As is, Kentucky is supposed to prevail by at least 30 points in its first three games while being favored to defeat the ‘Dores by over two touchdowns per the metric. If you missed the game over the weekend, Vanderbilt seems to have some issues on the offensive line and defensive backend. Barring catastrophe, most tend to concur the Cats will be 4-0 when Florida comes to town to close out September.
UK’s staunch defensive line will be needed to upend a hungry Florida team looking for payback. As an offense driven by its run game, the Cats’ chances will be all the better if the Gators have to overly rely on Graham Mertz. As of now, the SP+ likes UK to prevail by about a field goal thanks to the homefield advantage of Fort Kroger.
Assuming the projections are accurate, the Cats will then head to Athens for a brightly-lit matchup. Since the Bulldogs stand to be the nation’s best team, an unbeaten and likely-ranked UK team presents to be a fair game, especially considering the relative – and I do mean relative – success Stoops’ defense has had slowing down UGA of late. But like common sense and the Good Ole Fashioned Eye Test hint, the Dawgs are the easy favorite. ESPN’s FPI only gives UK a 12% chance of winning.

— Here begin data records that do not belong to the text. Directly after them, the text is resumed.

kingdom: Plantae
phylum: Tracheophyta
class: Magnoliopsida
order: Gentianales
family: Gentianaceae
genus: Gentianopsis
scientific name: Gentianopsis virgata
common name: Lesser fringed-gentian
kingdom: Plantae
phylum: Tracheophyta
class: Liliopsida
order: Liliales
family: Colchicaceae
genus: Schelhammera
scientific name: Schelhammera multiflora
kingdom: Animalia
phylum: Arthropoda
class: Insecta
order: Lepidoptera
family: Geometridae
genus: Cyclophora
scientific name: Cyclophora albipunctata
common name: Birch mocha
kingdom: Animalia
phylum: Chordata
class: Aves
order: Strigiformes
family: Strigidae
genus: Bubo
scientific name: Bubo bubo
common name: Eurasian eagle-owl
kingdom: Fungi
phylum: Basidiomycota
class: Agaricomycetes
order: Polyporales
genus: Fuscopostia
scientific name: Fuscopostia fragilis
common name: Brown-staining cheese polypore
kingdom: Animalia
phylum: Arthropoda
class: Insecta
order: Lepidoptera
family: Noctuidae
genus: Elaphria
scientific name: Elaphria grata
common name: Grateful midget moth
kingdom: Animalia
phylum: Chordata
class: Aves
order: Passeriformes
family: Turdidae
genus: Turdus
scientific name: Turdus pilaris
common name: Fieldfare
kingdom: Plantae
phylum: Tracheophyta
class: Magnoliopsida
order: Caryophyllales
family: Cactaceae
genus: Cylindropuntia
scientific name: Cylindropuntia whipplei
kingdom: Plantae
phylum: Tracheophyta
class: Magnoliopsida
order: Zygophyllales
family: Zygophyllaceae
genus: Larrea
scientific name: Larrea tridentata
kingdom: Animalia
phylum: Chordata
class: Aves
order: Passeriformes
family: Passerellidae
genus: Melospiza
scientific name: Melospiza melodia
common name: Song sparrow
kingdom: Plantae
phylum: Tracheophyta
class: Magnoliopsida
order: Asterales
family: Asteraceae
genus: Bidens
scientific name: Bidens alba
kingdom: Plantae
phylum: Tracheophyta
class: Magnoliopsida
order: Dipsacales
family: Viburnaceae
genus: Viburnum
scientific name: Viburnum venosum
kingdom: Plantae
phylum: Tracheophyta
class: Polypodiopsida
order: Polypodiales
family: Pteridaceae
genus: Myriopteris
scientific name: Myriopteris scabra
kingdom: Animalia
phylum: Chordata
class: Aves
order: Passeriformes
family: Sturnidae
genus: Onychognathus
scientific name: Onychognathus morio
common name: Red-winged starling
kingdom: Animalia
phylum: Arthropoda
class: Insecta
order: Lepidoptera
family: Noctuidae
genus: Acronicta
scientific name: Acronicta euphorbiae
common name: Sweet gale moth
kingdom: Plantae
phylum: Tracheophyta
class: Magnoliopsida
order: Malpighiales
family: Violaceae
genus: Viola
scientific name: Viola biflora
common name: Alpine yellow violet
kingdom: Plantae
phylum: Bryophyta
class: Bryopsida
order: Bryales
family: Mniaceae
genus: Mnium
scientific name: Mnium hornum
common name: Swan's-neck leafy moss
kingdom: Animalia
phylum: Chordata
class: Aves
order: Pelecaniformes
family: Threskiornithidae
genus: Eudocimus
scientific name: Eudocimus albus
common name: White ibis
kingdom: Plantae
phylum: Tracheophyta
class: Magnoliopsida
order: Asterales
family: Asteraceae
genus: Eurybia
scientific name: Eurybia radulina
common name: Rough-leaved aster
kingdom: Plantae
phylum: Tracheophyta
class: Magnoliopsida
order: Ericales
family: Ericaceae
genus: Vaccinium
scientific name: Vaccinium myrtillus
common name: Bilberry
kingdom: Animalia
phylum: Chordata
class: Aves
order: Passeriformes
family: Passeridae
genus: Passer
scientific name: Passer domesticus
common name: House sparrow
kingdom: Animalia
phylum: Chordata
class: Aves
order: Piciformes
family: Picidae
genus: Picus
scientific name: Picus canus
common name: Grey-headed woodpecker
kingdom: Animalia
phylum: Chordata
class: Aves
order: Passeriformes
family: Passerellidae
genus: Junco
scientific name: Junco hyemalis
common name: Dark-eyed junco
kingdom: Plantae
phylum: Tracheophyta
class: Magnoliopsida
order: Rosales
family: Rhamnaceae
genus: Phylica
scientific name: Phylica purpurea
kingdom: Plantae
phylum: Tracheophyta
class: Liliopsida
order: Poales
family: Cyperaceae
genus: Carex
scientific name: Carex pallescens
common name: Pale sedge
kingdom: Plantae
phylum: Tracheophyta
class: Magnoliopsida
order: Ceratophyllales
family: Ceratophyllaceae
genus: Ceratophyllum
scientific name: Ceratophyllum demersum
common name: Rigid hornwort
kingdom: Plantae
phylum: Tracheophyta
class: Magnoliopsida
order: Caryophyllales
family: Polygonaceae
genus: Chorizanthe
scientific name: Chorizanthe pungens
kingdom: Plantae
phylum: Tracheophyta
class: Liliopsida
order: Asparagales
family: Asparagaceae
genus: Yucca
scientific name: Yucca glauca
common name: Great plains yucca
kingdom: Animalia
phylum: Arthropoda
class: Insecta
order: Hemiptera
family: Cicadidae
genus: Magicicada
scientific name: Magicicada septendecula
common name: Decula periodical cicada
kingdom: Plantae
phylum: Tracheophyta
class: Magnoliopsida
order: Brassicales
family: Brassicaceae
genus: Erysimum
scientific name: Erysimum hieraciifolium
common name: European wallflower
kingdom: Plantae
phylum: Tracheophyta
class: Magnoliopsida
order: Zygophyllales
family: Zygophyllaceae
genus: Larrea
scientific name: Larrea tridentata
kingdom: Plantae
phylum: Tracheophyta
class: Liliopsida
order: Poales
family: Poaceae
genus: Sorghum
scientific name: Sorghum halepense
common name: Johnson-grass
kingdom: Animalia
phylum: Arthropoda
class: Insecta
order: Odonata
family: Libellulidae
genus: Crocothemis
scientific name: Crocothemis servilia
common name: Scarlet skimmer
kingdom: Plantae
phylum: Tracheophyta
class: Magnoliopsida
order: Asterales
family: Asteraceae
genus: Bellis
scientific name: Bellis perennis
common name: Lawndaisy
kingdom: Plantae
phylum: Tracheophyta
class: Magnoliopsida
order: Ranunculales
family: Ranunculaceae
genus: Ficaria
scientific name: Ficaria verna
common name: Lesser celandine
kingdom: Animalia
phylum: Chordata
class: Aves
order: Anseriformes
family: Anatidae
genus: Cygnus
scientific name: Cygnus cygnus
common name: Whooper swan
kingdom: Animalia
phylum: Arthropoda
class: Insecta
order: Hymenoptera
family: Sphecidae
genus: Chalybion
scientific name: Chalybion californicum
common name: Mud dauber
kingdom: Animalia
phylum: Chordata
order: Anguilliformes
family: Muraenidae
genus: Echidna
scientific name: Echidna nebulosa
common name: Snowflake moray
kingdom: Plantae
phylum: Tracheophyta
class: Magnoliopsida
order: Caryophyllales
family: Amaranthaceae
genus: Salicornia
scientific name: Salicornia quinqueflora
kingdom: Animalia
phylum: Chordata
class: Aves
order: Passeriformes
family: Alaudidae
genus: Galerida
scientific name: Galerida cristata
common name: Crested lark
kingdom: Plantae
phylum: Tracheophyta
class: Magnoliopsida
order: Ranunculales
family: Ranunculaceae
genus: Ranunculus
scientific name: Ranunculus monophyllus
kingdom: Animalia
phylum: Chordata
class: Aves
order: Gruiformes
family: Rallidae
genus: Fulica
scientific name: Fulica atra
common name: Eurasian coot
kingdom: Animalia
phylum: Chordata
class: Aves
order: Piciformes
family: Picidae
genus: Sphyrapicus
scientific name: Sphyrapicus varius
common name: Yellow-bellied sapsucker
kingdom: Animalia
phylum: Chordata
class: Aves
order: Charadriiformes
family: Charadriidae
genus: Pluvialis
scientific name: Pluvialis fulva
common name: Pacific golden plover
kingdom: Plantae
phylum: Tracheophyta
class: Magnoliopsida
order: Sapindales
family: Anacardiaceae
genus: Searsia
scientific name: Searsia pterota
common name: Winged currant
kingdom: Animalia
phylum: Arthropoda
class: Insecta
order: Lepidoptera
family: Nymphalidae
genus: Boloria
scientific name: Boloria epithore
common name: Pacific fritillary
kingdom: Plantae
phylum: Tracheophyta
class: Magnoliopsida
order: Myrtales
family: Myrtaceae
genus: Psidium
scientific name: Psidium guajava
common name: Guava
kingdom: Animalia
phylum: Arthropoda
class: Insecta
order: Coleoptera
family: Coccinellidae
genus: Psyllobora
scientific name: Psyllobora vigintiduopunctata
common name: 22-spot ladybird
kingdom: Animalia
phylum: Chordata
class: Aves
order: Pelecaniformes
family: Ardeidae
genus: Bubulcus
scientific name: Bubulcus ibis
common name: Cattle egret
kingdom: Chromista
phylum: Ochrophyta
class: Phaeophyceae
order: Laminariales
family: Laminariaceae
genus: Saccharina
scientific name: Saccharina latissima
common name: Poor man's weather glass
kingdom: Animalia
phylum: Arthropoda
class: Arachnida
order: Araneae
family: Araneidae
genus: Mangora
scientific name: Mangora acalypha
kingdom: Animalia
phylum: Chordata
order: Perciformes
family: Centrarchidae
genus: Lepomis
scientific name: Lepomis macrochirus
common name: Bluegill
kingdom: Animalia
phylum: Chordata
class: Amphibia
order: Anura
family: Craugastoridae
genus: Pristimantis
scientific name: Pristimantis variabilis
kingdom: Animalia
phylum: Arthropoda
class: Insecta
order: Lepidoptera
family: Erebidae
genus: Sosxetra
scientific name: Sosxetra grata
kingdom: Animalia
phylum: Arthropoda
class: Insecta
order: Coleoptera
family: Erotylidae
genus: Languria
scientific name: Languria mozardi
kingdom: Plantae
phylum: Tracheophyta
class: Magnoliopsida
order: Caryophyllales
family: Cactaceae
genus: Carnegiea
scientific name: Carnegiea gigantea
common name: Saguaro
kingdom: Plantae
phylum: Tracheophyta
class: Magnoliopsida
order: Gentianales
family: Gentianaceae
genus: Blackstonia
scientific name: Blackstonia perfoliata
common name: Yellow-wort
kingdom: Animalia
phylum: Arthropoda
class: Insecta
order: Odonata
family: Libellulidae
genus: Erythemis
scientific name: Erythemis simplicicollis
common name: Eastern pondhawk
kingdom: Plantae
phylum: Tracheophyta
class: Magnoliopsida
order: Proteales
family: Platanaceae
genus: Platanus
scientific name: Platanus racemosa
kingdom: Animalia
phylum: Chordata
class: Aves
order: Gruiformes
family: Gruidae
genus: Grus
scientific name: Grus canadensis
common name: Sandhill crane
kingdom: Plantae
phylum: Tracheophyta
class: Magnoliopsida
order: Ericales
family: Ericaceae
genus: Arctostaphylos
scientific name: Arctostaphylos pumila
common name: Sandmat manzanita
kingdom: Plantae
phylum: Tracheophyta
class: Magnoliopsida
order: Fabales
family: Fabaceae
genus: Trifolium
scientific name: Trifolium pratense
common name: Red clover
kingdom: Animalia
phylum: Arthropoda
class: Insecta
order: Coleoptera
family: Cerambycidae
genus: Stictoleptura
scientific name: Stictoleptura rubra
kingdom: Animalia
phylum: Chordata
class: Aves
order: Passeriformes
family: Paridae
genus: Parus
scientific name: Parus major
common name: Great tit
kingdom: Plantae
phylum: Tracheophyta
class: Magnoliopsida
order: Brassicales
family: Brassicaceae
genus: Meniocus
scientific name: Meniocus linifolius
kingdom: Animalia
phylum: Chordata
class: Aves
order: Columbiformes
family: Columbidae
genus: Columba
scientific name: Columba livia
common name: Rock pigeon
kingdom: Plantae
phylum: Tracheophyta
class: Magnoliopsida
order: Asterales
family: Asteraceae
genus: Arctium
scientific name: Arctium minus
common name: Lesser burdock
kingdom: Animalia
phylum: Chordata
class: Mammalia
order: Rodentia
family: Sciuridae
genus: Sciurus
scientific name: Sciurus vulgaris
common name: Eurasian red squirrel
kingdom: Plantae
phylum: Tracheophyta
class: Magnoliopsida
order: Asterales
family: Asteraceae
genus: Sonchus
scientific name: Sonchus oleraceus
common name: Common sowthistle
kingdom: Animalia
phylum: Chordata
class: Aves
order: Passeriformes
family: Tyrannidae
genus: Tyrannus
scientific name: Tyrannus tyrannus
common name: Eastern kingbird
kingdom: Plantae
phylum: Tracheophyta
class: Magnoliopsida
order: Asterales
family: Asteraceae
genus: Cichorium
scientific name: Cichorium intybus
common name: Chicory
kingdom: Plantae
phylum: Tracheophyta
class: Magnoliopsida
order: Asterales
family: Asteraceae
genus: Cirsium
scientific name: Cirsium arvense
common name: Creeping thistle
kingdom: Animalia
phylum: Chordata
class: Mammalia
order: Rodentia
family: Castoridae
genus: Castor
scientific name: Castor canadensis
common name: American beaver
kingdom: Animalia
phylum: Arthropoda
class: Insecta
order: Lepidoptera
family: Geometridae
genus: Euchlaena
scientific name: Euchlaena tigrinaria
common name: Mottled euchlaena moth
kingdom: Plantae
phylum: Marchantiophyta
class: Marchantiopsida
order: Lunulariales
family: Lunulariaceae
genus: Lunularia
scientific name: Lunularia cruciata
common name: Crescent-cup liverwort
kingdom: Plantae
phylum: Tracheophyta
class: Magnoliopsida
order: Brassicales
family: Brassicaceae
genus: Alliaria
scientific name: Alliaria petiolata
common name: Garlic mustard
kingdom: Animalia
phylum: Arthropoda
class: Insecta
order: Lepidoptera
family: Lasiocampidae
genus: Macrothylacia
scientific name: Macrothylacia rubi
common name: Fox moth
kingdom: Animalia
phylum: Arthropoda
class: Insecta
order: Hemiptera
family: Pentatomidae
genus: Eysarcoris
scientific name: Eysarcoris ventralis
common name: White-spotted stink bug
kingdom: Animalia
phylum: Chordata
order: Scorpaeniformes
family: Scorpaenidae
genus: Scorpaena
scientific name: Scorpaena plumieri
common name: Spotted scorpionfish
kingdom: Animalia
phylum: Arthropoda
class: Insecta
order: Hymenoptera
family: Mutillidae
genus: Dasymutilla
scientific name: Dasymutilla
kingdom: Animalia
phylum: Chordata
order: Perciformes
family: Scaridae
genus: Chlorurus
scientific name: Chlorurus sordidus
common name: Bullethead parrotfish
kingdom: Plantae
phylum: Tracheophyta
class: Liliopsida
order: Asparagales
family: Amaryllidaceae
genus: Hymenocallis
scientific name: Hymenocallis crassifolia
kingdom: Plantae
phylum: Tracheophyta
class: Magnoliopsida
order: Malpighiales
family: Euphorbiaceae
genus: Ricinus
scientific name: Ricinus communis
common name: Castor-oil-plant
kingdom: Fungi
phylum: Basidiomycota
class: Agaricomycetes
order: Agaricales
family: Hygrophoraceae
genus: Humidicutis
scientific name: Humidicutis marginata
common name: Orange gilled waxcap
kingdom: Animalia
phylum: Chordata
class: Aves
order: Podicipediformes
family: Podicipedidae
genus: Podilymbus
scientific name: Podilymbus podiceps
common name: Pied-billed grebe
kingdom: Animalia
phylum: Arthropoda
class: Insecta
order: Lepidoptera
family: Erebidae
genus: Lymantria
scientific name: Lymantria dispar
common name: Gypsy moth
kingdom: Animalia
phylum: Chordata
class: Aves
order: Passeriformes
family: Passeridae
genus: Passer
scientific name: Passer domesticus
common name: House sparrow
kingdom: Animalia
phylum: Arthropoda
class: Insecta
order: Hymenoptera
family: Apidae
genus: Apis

The Cats won’t get any further opportunities to lick their wounds. From this point on, the schedule is full of potholes. Ultimately, the SP+ determined the Cats to have the nation’s 13th-most challenging schedule. And of their final six games, five track to be decided by less than a touchdown – the home tilt against Alabama being the lone exception where the Tide are favored by about 12 points.
I like how UK’s defense matches up with Missouri. If the Cats’ are built to disrupt poor lines and alter average passers, the Tigers seem vulnerable. Plus, the secondary’s length should disrupt some of the speedsters Missouri plans to lean on. And while Blake Baker’s defense is one of the more underrated groups in the game, the Cats’ roster appears to be better at logging explosive plays, which can easily turn closely contested rock fights.
Kentucky should match up with Tennessee well to where it should at least be competitive. Plus, the Cats get to play at home following a bye week after the Vols travel to Tuscaloosa. Sadly, I feel Joe Milton will outgun Leary, and UT’s depth will tilt the scales, which will lead to a three-game skid.
I firmly believe UK is better all the way around when compared to Mississippi State. And even though Zach Arnett is a rookie head coach, Stoops is yet to win in Starkville. With the Tide coming to town the following week, it’s an easy trap game for the Cats if they look ahead. UK was run off the field the last time they met Nick Saban. And even though Alabama presents to have its own flaws, few view Kentucky as an upset option in mid-November.
While that skid will sting, the BBN will be uplifted by back-to-back wins to close out the year. Analytically, both the South Carolina and Louisville games are considered true tossups. The SP+ figures the games will be decided by a point. But even though the Cats will be on the road in both, I don’t trust South Carolina’s run game on either side of the ball to box out the Cats, nor do I trust the Cards to instantly regain their mojo in a series that has been decided 179-56 over the last four meetings.
The Cats could bottom out or – like last year – drop a couple of clunkers. But I remain optimistic Big Blue beats expectations set by the dudes in the desert and wins eight games.